How is rabies transmitted?
Rabies virus is transmitted through direct contact (such as through broken skin or mucous membranes in the eyes, nose, or mouth) with saliva or brain/nervous system tissue from an infected animal.
People usually get rabies from the bite of a rabid animal. It is also possible, but rare, for people to get rabies from non-bite exposures, which can include scratches, abrasions, or open wounds that are exposed to saliva or other potentially infectious material from a rabid animal. Other types of contact, such as petting a rabid animal or contact with the blood, urine or feces of a rabid animal, are not associated with risk for infection and are not considered to be exposures of concern for rabies.
Other modes of transmission—aside from bites and scratches—are uncommon. Inhalation of aerosolized rabies virus is one potential non-bite route of exposure, but except for laboratory workers, most people won’t encounter an aerosol of rabies virus. Rabies transmission through corneal and solid organ transplants have been recorded, but they are also very rare. There have only been two known solid organ donor with rabies in the United States since 2008. Many organ procurement organizations have added a screening question about rabies exposure to their procedures for evaluating the suitability of each donor.
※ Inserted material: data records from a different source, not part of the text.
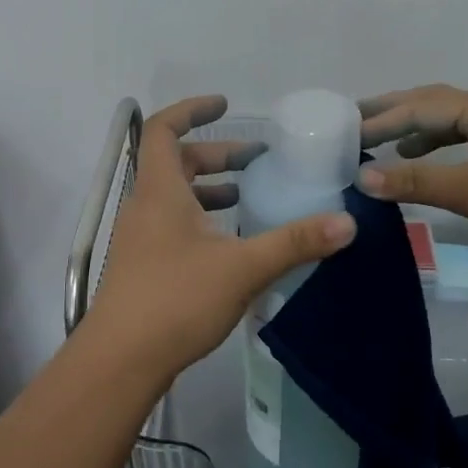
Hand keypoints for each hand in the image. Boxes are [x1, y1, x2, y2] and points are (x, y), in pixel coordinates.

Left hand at [85, 96, 356, 381]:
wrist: (120, 361)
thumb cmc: (175, 299)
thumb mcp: (242, 267)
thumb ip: (294, 242)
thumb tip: (347, 221)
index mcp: (160, 190)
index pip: (165, 129)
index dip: (193, 110)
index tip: (226, 105)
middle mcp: (145, 206)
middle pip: (175, 162)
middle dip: (216, 155)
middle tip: (256, 160)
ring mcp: (140, 238)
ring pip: (174, 196)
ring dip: (209, 189)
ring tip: (248, 196)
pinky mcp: (143, 265)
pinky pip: (173, 224)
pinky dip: (202, 219)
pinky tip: (230, 244)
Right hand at [357, 85, 467, 267]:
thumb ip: (417, 181)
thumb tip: (363, 178)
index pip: (417, 108)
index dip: (378, 121)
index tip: (343, 132)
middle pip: (432, 103)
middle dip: (393, 112)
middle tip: (354, 120)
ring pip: (450, 121)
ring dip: (415, 129)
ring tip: (382, 142)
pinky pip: (465, 139)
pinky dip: (438, 146)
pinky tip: (426, 161)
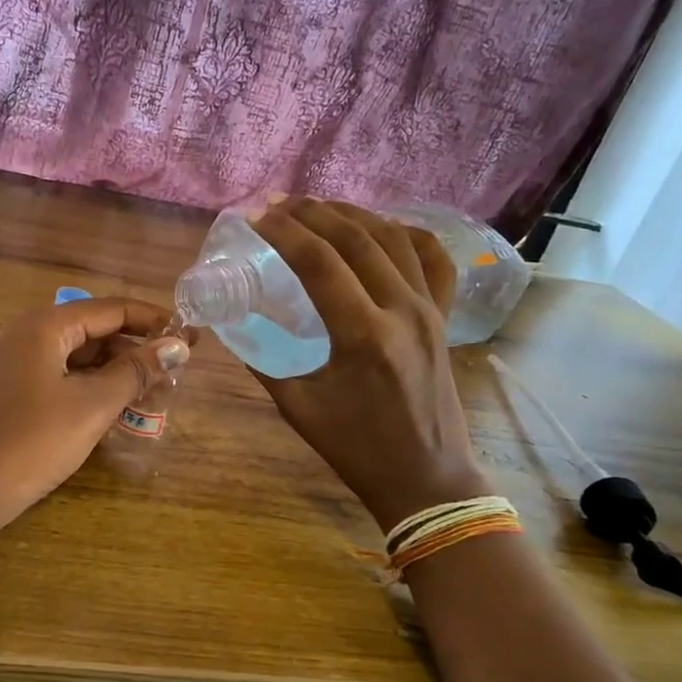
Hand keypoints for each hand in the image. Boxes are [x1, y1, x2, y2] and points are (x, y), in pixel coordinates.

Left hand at [0, 297, 191, 524]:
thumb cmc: (32, 441)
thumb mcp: (92, 405)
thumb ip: (135, 371)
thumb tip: (177, 345)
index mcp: (46, 326)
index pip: (111, 309)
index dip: (153, 320)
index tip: (191, 336)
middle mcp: (30, 335)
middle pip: (95, 330)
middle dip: (137, 348)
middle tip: (177, 371)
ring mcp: (19, 365)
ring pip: (80, 357)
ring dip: (117, 371)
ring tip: (156, 392)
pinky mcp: (16, 393)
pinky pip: (64, 378)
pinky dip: (94, 388)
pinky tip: (119, 408)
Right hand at [248, 198, 491, 530]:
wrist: (425, 478)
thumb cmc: (356, 449)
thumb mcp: (298, 407)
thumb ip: (264, 361)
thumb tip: (236, 324)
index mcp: (363, 337)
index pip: (320, 264)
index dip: (284, 232)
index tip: (256, 215)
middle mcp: (403, 311)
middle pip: (357, 239)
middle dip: (313, 213)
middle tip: (279, 203)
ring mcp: (430, 311)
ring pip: (395, 240)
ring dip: (354, 214)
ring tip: (319, 207)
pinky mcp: (444, 318)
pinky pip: (435, 260)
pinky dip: (409, 234)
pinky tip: (384, 226)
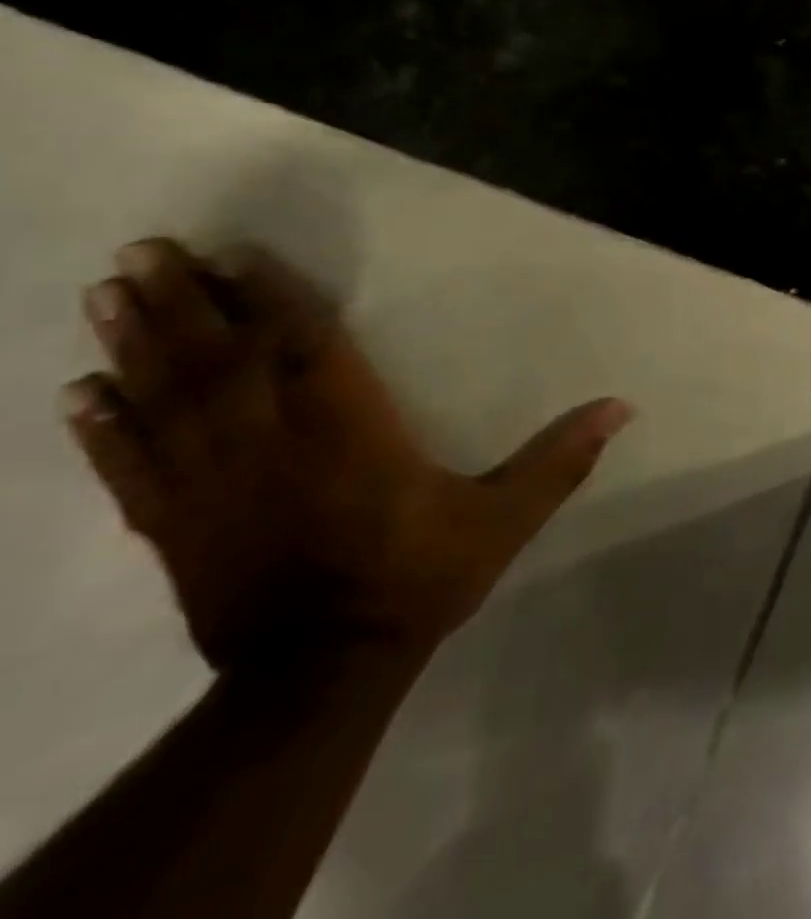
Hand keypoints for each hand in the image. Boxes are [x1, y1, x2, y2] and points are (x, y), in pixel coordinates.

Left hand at [61, 239, 630, 670]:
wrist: (324, 671)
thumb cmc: (420, 576)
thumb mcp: (506, 518)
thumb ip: (560, 459)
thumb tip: (621, 407)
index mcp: (352, 435)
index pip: (308, 352)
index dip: (275, 299)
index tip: (239, 253)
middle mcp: (274, 447)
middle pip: (221, 363)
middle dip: (184, 304)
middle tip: (146, 250)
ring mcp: (213, 486)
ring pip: (166, 402)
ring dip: (136, 345)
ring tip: (105, 294)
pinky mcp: (175, 526)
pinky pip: (131, 466)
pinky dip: (103, 427)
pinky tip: (78, 392)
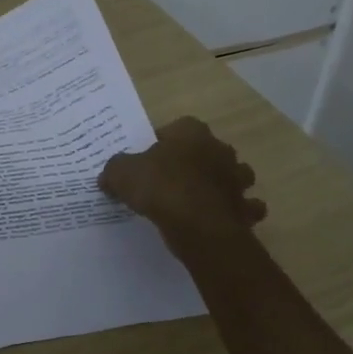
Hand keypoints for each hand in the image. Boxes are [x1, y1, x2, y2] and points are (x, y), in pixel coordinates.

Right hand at [98, 117, 266, 251]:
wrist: (197, 225)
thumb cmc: (161, 188)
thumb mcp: (122, 174)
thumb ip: (114, 170)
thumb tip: (108, 177)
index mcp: (192, 132)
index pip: (177, 128)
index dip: (162, 143)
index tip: (148, 161)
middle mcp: (220, 149)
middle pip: (208, 150)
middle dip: (195, 162)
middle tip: (172, 180)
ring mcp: (237, 179)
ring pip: (235, 175)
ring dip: (223, 184)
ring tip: (201, 200)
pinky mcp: (244, 208)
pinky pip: (245, 208)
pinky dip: (238, 213)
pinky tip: (221, 220)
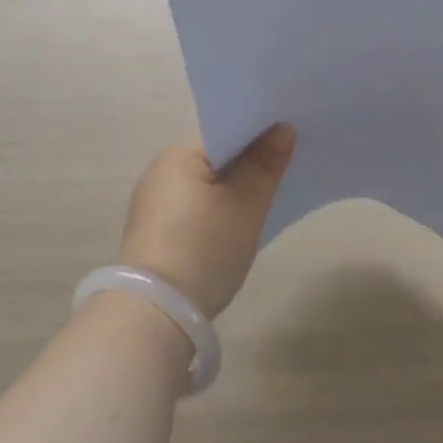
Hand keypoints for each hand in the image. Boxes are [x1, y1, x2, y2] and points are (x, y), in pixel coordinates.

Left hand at [117, 125, 295, 316]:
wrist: (156, 314)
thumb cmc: (204, 248)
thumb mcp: (245, 206)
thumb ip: (265, 164)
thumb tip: (283, 128)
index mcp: (179, 154)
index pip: (226, 132)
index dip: (259, 136)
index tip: (289, 141)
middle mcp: (160, 170)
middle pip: (215, 158)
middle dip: (247, 164)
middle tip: (285, 170)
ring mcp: (152, 203)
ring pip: (204, 185)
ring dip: (230, 190)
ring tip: (265, 198)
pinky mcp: (152, 232)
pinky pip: (192, 207)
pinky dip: (214, 211)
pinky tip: (233, 226)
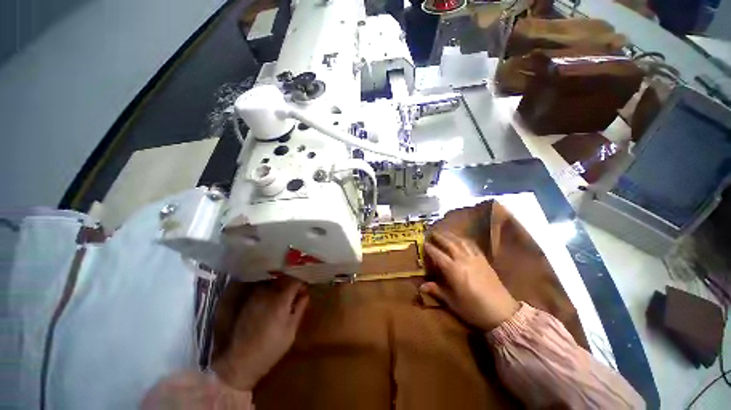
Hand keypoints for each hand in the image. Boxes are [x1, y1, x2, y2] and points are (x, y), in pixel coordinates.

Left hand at [213, 276, 308, 390]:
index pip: (294, 280)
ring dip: (281, 286)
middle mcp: (267, 294)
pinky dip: (271, 291)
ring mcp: (255, 297)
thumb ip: (300, 309)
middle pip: (283, 279)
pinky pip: (263, 290)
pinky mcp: (248, 303)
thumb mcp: (291, 331)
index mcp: (280, 301)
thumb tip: (306, 295)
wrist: (239, 362)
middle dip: (292, 283)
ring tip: (285, 298)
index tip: (305, 288)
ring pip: (272, 283)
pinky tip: (273, 303)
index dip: (302, 281)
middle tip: (297, 293)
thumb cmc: (270, 349)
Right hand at [421, 231, 518, 330]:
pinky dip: (464, 240)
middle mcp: (463, 260)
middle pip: (449, 243)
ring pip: (460, 242)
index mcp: (453, 270)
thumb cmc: (473, 309)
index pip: (437, 254)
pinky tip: (461, 239)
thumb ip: (436, 291)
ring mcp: (475, 258)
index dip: (429, 248)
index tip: (423, 243)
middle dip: (439, 237)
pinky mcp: (484, 260)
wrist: (502, 313)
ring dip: (451, 235)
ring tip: (444, 232)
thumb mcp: (452, 302)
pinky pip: (472, 245)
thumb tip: (421, 287)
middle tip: (431, 232)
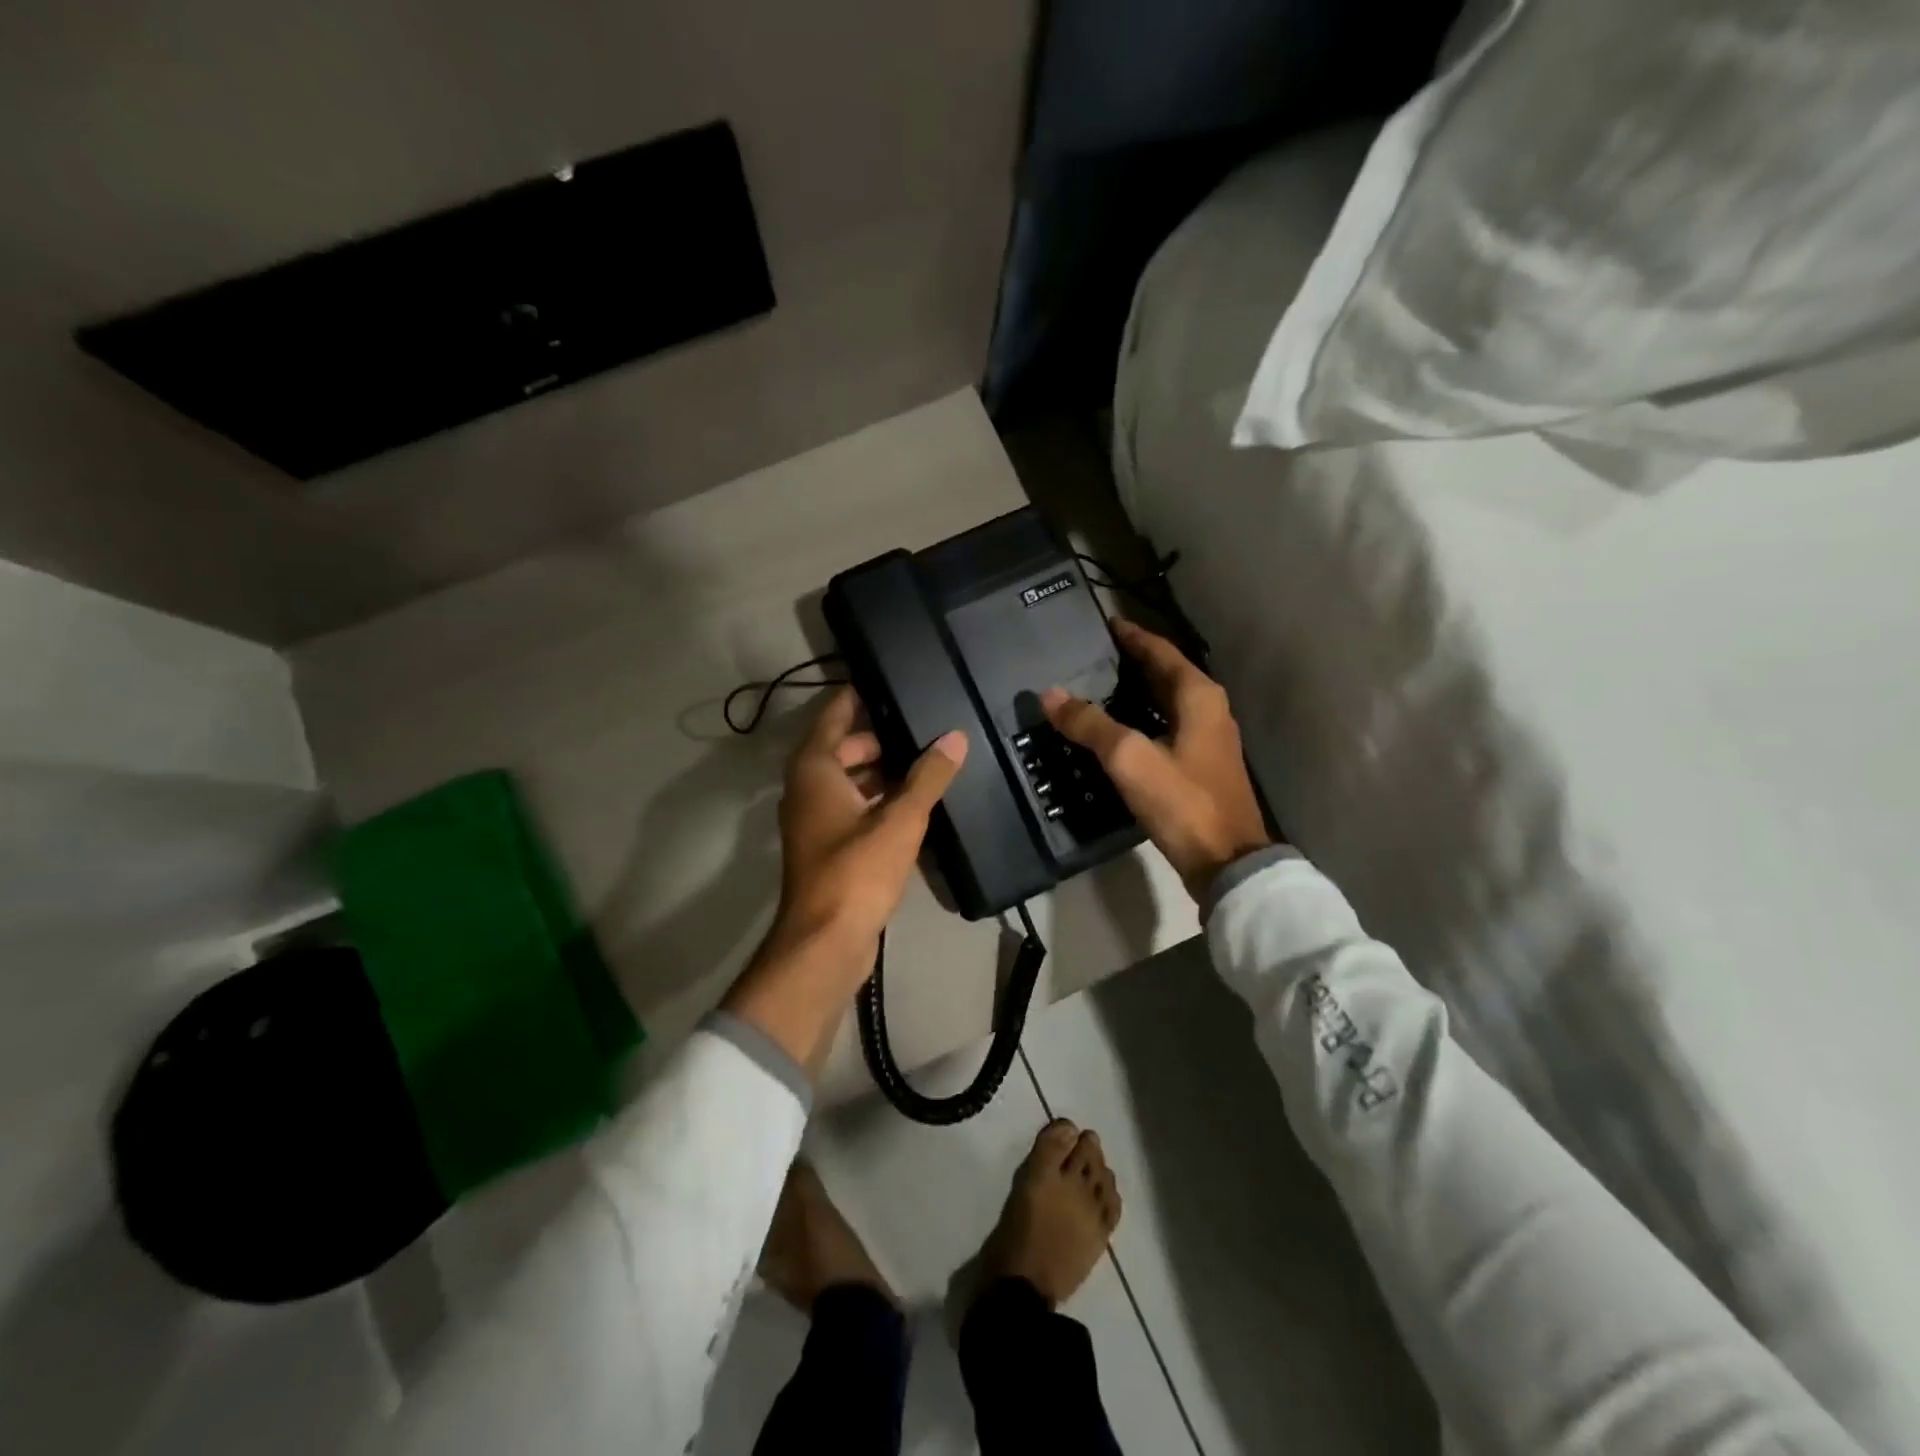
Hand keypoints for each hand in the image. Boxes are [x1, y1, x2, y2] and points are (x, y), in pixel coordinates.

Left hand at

Bite and non-bite exposures from an infected person could theoretically transmit rabies, but no such cases have been documented. Casual contact, such as touching a person with rabies or contact with non-infectious fluid or tissue (urine, blood, feces), is not associated with risk for infection. Contact with someone who is receiving rabies vaccination does not constitute rabies exposure, does not pose a risk for infection, and does not require postexposure prophylaxis.
Rabies virus becomes noninfectious when it dries out and when it is exposed to sunlight. Different environmental conditions affect the rate at which the virus becomes inactive, but in general, if the material containing the virus is dry, the virus can be considered noninfectious.
All mammals can get rabies, but only a few species are important as reservoirs for the disease. In the United States, distinct strains of rabies virus have been identified in bats, raccoons, skunks, foxes, and mongooses. In many other parts of the world, rabies in dogs is still common.